Keep asking and reading about racism for your own good

So what it is racism? I have read some people who have written that if one says a people are racist, one becomes racist themselves... So that when Balotelli says that Italians are racist (of course he does not mean all of them are) he is told to stop being racist himself. So that when Grada Kalomba defines racism and talks about identities some people answer that she is so racist herself.
 http://www.youtube.com/watch?v=aj3esOI11Pg Some of the comments one reads tell it all. 

 Who is so arrogant? Who is so arrogant as to forget what slavery did to the world, colonialism? Who is so arrogant as not to know that some churches also perpetuated racism? Who is so ignorant as not to know that naturally this stinks? Who is ranting as to keep on turning the pain of racism back to the black people? I looked at these responses to Grada Kalomba and I wondered where these people live? Of course it is true that people of darker complexion whether African, Romany, Indian or American have been at the receiving end of racism.  Between 100 000 to 200 000 Romany were killed during Hitler days. And Hitler was a manifestation of the mentatlity of many during those times. "Long before the Nazis came into power in Germany there existed a strong anti-Semitic tradition in Europe. This was not a specifically German phenomenon. A widespread hatred of the Jews can be found in the writings of Martin Luther and it was an important part of the self-perception of many Christians." 
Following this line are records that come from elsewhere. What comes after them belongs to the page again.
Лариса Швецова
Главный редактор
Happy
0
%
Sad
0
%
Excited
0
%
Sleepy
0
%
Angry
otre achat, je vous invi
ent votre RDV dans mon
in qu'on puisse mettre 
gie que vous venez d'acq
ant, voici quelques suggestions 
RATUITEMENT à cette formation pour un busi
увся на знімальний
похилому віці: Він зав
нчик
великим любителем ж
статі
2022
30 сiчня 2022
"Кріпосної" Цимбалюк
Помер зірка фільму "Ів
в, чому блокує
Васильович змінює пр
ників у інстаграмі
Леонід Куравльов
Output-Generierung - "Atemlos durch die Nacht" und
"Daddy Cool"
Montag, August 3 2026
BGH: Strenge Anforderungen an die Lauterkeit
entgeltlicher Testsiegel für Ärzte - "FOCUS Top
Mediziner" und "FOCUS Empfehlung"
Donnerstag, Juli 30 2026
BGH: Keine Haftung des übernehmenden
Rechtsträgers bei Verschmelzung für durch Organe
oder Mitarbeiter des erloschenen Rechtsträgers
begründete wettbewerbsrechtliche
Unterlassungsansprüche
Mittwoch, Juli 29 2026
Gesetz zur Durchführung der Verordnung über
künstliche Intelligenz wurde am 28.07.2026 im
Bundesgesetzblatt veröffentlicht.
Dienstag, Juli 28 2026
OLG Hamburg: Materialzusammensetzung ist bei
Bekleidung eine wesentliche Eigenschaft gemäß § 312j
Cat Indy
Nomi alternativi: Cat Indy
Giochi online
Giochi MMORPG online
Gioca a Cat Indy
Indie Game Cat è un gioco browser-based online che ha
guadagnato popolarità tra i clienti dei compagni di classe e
http://www.holocaust-education.dk/holocaust/hvadhvemhvor.asp


Action

Everyone should do something to stem racism. It behoves those societies that spread it most to do more. It is a moral responsibility too that those who have greater capacity invest more in this. Everyone must accept racism exists. There are endless things we can do personally and together in the world if we are really seriously against racism.Others must be done institutionally.  Each country should not just say we have a law but take proactive steps for the world we have must change! You have some answers too. One of them lies in acquiring knowledge. There are books that are a must read. Just recently I read that British librarians declared that Harper Lees 'To Kill a Mocking Bird' must be read even before the Bible is.